AgentSkillsCN

m0sh1-devops

用于 m0sh1.cc homelab 仓库的 DevOps 工作(基础设施与 Helm 图表),涵盖 GitOps/ArgoCD 规则、Helm 包装图表、Terraform 实验室工作流、Ansible Vault 边界及供应链检查。包含仓库特定的保护/脚手架工具。

SKILL.md
--- frontmatter
name: m0sh1-devops
description: >
  Use for DevOps work in m0sh1.cc homelab repos (infra and helm-charts), covering
  GitOps/ArgoCD rules, Helm wrapper charts, Terraform lab workflow, Ansible Vault
  boundaries, and supply-chain checks.
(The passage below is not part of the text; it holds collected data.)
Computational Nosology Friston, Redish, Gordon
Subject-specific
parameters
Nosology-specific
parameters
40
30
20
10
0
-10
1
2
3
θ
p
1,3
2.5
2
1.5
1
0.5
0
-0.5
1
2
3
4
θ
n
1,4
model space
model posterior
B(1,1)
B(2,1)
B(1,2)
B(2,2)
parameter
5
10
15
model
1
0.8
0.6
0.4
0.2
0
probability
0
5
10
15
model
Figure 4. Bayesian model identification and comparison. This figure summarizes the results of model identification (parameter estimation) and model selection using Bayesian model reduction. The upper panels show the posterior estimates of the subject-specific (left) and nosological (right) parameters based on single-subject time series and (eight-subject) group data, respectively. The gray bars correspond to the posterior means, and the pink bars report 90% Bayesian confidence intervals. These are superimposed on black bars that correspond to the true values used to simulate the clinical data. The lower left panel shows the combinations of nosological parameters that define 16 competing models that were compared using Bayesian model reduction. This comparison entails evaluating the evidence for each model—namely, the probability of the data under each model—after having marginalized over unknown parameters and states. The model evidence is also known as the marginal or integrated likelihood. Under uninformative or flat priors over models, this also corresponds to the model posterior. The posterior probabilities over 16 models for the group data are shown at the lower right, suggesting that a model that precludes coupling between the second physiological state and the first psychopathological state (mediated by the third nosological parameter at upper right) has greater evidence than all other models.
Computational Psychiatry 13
Includes repo-specific guard/scaffold tools.

m0sh1 DevOps

Repo-specific DevOps guidance and tools for the m0sh1.cc homelab.
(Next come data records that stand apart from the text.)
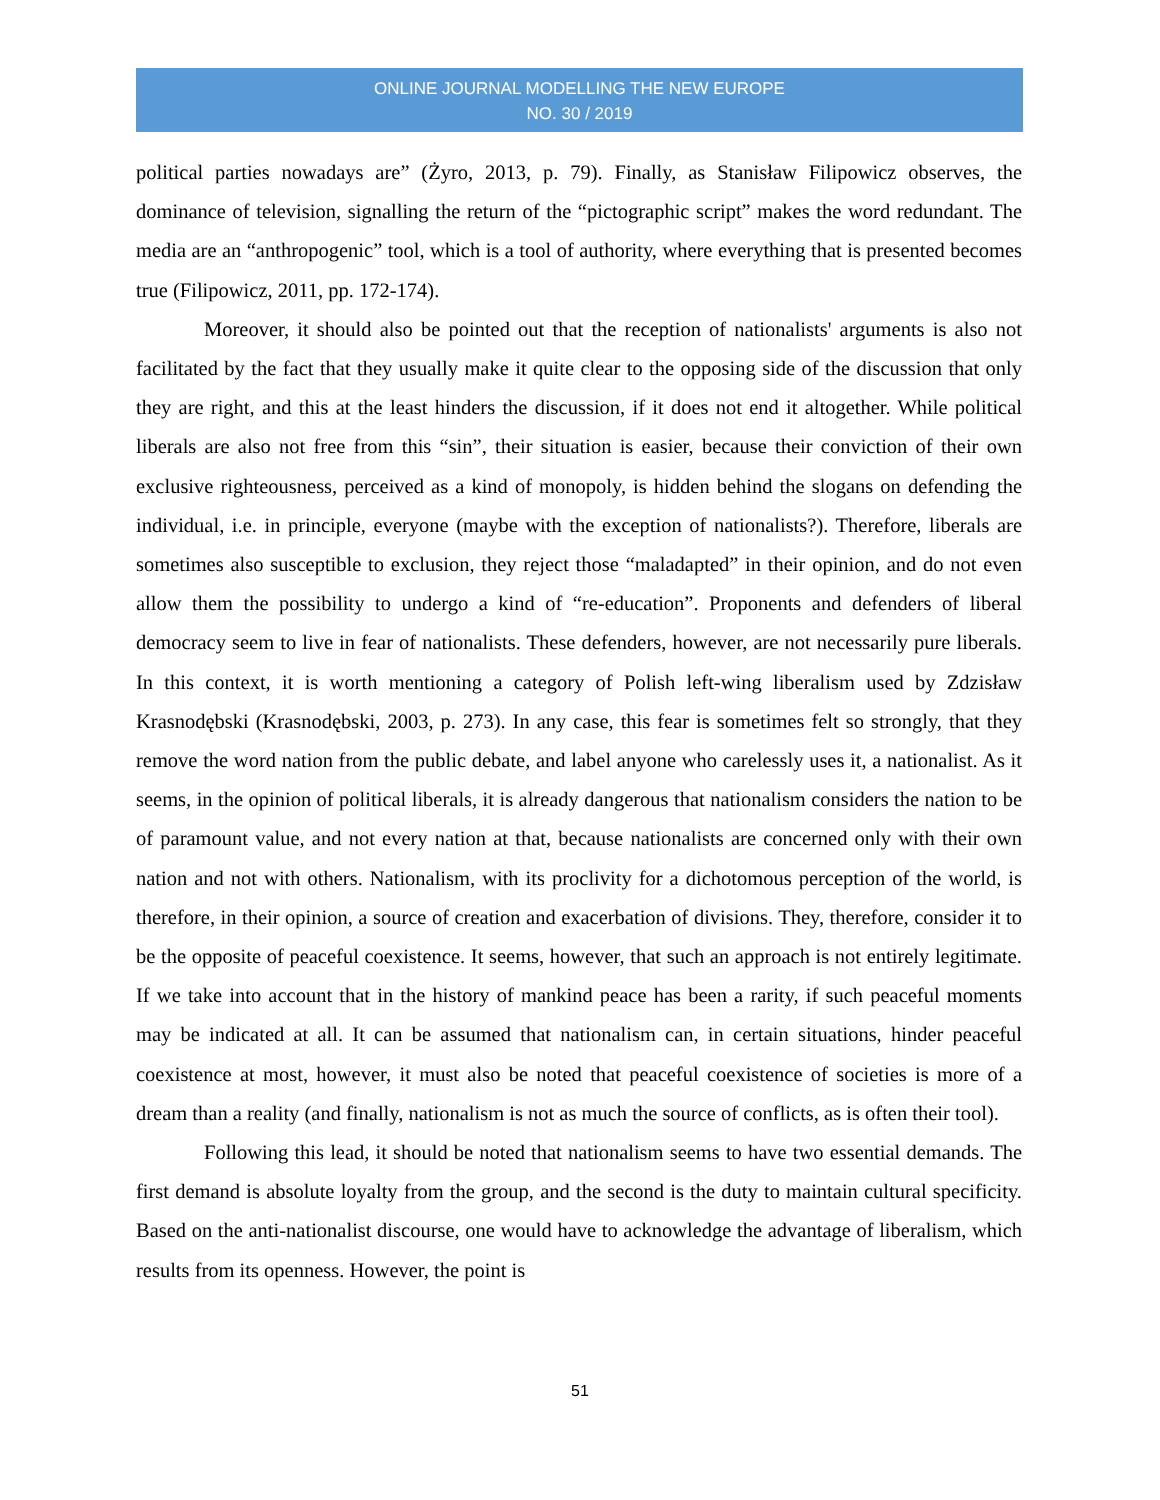ONLINE JOURNAL MODELLING THE NEW EUROPE
NO. 30 / 2019
political parties nowadays are” (Żyro, 2013, p. 79). Finally, as Stanisław Filipowicz observes, the dominance of television, signalling the return of the “pictographic script” makes the word redundant. The media are an “anthropogenic” tool, which is a tool of authority, where everything that is presented becomes true (Filipowicz, 2011, pp. 172-174).
Moreover, it should also be pointed out that the reception of nationalists' arguments is also not facilitated by the fact that they usually make it quite clear to the opposing side of the discussion that only they are right, and this at the least hinders the discussion, if it does not end it altogether. While political liberals are also not free from this “sin”, their situation is easier, because their conviction of their own exclusive righteousness, perceived as a kind of monopoly, is hidden behind the slogans on defending the individual, i.e. in principle, everyone (maybe with the exception of nationalists?). Therefore, liberals are sometimes also susceptible to exclusion, they reject those “maladapted” in their opinion, and do not even allow them the possibility to undergo a kind of “re-education”. Proponents and defenders of liberal democracy seem to live in fear of nationalists. These defenders, however, are not necessarily pure liberals. In this context, it is worth mentioning a category of Polish left-wing liberalism used by Zdzisław Krasnodębski (Krasnodębski, 2003, p. 273). In any case, this fear is sometimes felt so strongly, that they remove the word nation from the public debate, and label anyone who carelessly uses it, a nationalist. As it seems, in the opinion of political liberals, it is already dangerous that nationalism considers the nation to be of paramount value, and not every nation at that, because nationalists are concerned only with their own nation and not with others. Nationalism, with its proclivity for a dichotomous perception of the world, is therefore, in their opinion, a source of creation and exacerbation of divisions. They, therefore, consider it to be the opposite of peaceful coexistence. It seems, however, that such an approach is not entirely legitimate. If we take into account that in the history of mankind peace has been a rarity, if such peaceful moments may be indicated at all. It can be assumed that nationalism can, in certain situations, hinder peaceful coexistence at most, however, it must also be noted that peaceful coexistence of societies is more of a dream than a reality (and finally, nationalism is not as much the source of conflicts, as is often their tool).
Following this lead, it should be noted that nationalism seems to have two essential demands. The first demand is absolute loyalty from the group, and the second is the duty to maintain cultural specificity. Based on the anti-nationalist discourse, one would have to acknowledge the advantage of liberalism, which results from its openness. However, the point is
51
Integration with Custom Agent

This skill directory supports the @m0sh1-devops custom agent, which:

  • Enforces all rules defined in this skill automatically
  • Uses guard scripts (gitops_guard.py, helm_scaffold.py, etc.) as part of workflows
  • Integrates Memory Bank for infrastructure decision logging
  • Provides 12 specialized toolsets for GitOps workflows
  • Accesses kubectl, Ansible, Terraform, and ArgoCD/Helm documentation

Agent files:

  • Definition: .github/agents/m0sh1-devops.agent.md
  • Toolsets: .github/agents/m0sh1-devops.toolsets.jsonc

To use: Type @m0sh1-devops in Copilot chat when working with infrastructure.

Quick Start

bash
# Validate GitOps hygiene in infra repo
python tools/m0sh1-devops/scripts/gitops_guard.py --repo /Users/smeya/git/m0sh1.cc/infra

# Scaffold a wrapper chart + ArgoCD Application
python tools/m0sh1-devops/scripts/helm_scaffold.py \
  --repo /Users/smeya/git/m0sh1.cc/infra \
  --scope user \
  --name example-app \
  --layout detect \
  --argocd

# Scaffold a standalone chart in helm-charts repo
python tools/m0sh1-devops/scripts/helm_scaffold.py \
  --repo /Users/smeya/git/m0sh1.cc/helm-charts \
  --name example-chart

# Validate Terraform lab conventions
python tools/m0sh1-devops/scripts/terraform_lab_guard.py --repo /Users/smeya/git/m0sh1.cc/infra

# Supply-chain checks (tags vs digests, workflow pinning)
python tools/m0sh1-devops/scripts/supply_chain_guard.py --repo /Users/smeya/git/m0sh1.cc/infra

What This Skill Enforces

  • GitOps only: No imperative kubectl/helm changes outside bootstrap recovery.
  • Wrapper charts: Apps go under apps/cluster or apps/user (wrapper charts).
  • Secrets: Ansible Vault for host/infra secrets; SealedSecrets for k8s.
  • Terraform: Only terraform/envs/lab is valid; providers/backends live there.
  • Supply chain: Prefer digests; document tag usage in docs/history.md.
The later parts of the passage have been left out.